----- Working data -----

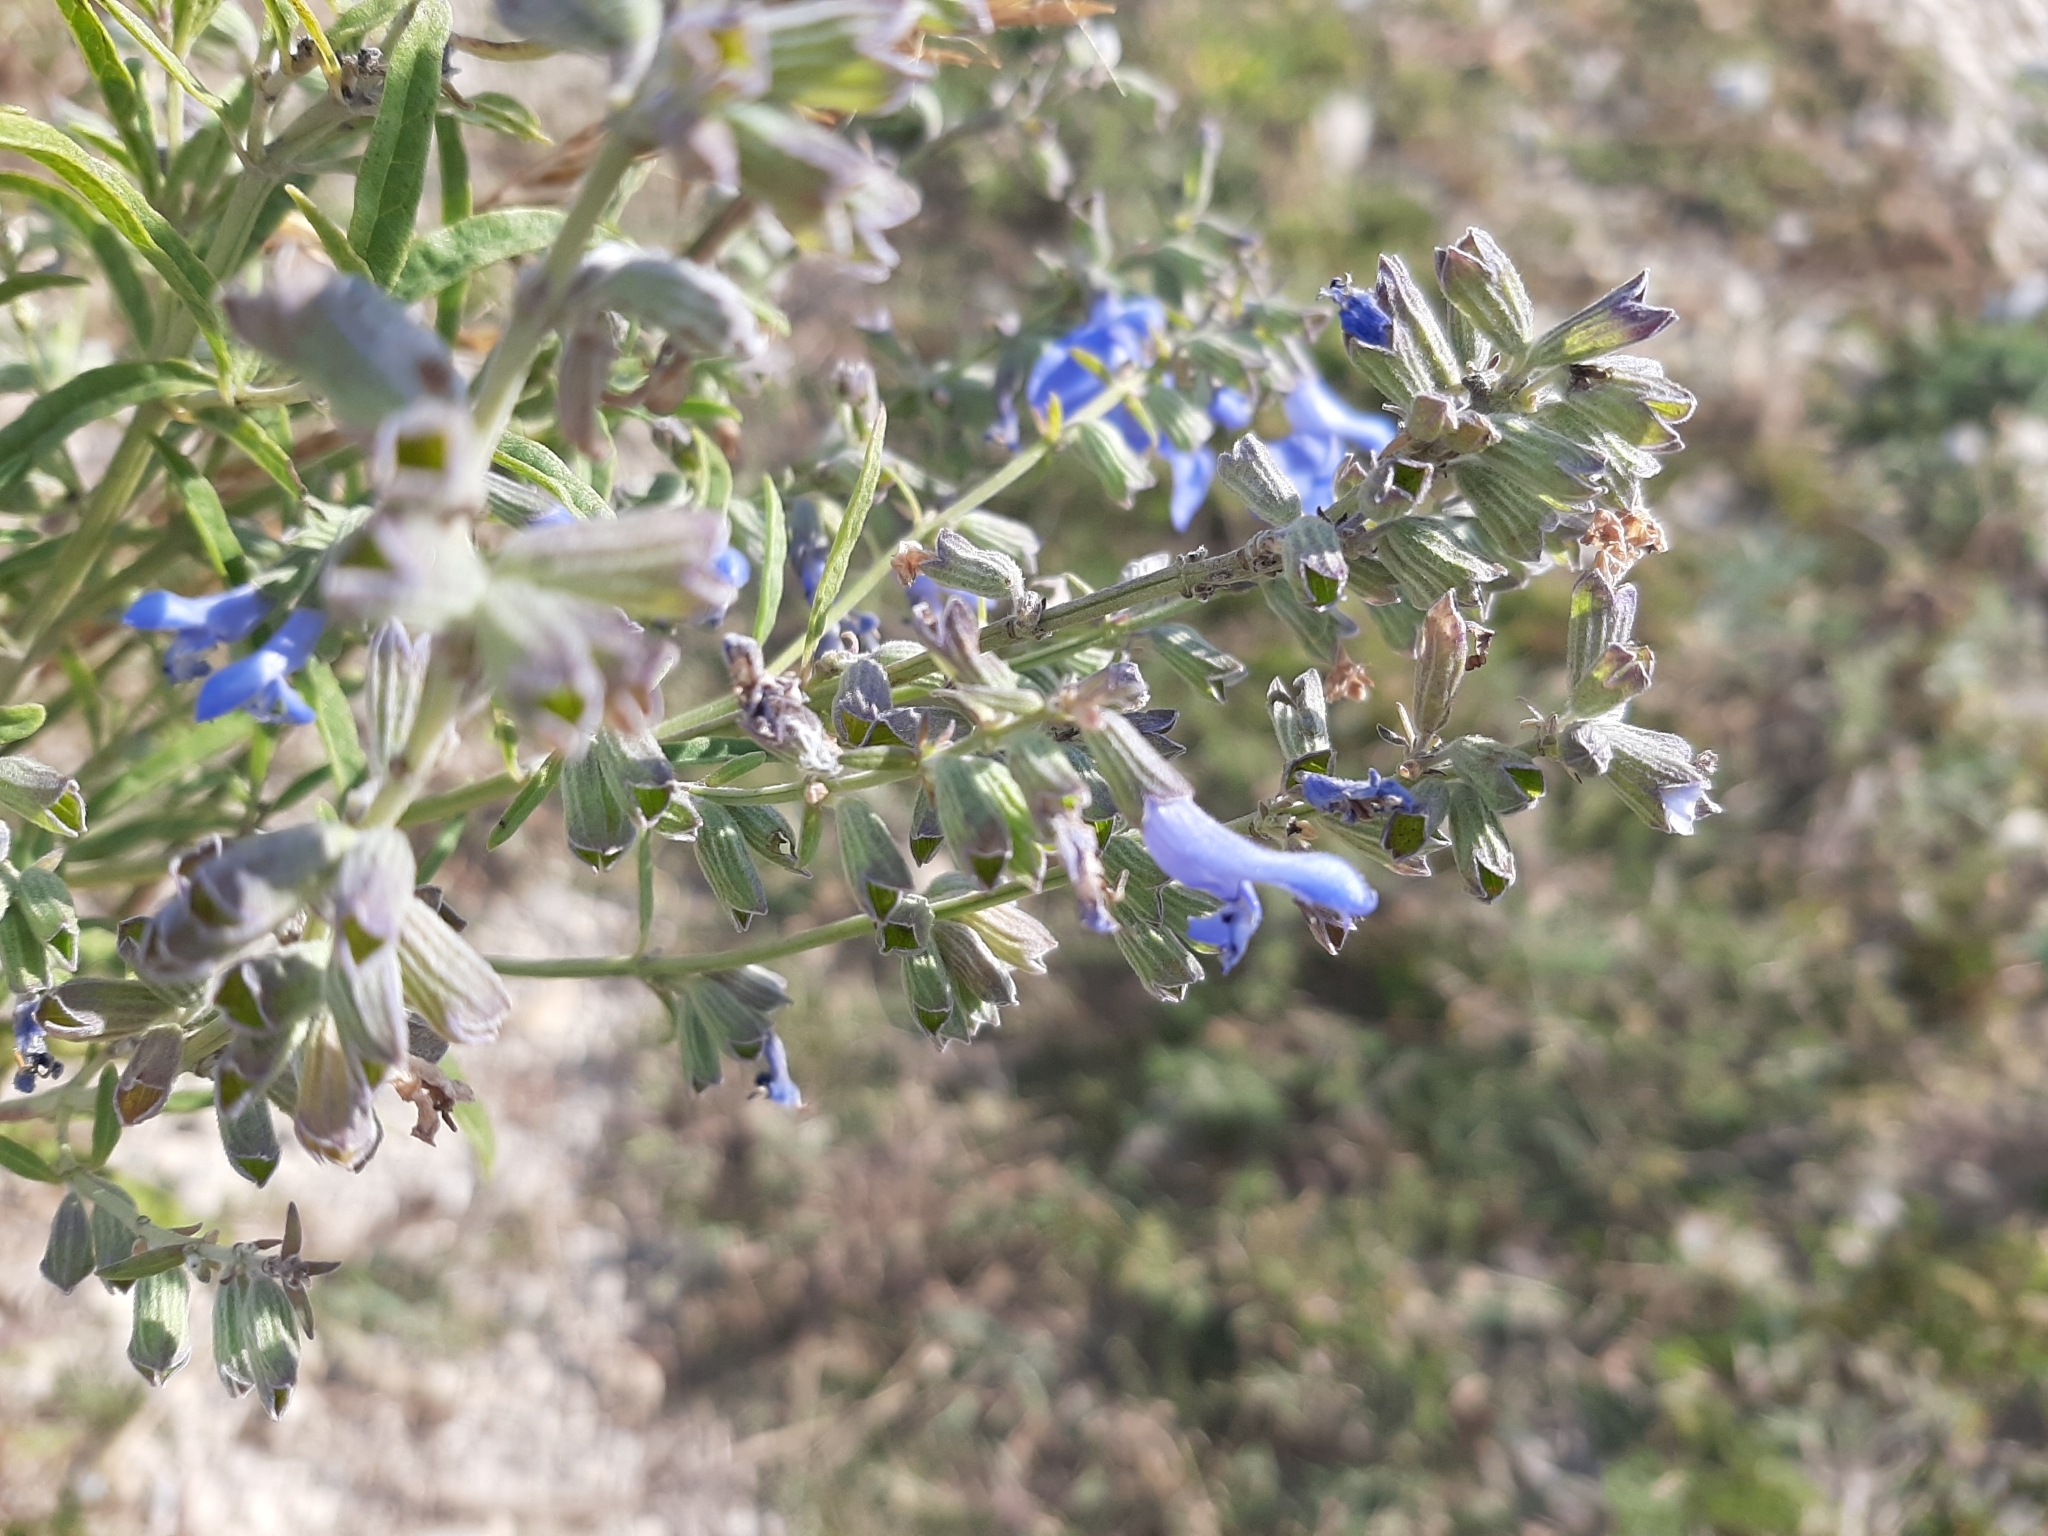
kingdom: Plantae
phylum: Tracheophyta
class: Magnoliopsida
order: Lamiales
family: Lamiaceae
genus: Salvia
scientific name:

-----

- Description of the task -
Copy each line of the listing above word for word, omitting the pictures.

- Solution to this task -
kingdom: Plantae
phylum: Tracheophyta
class: Magnoliopsida
order: Lamiales
family: Lamiaceae
genus: Salvia
scientific name:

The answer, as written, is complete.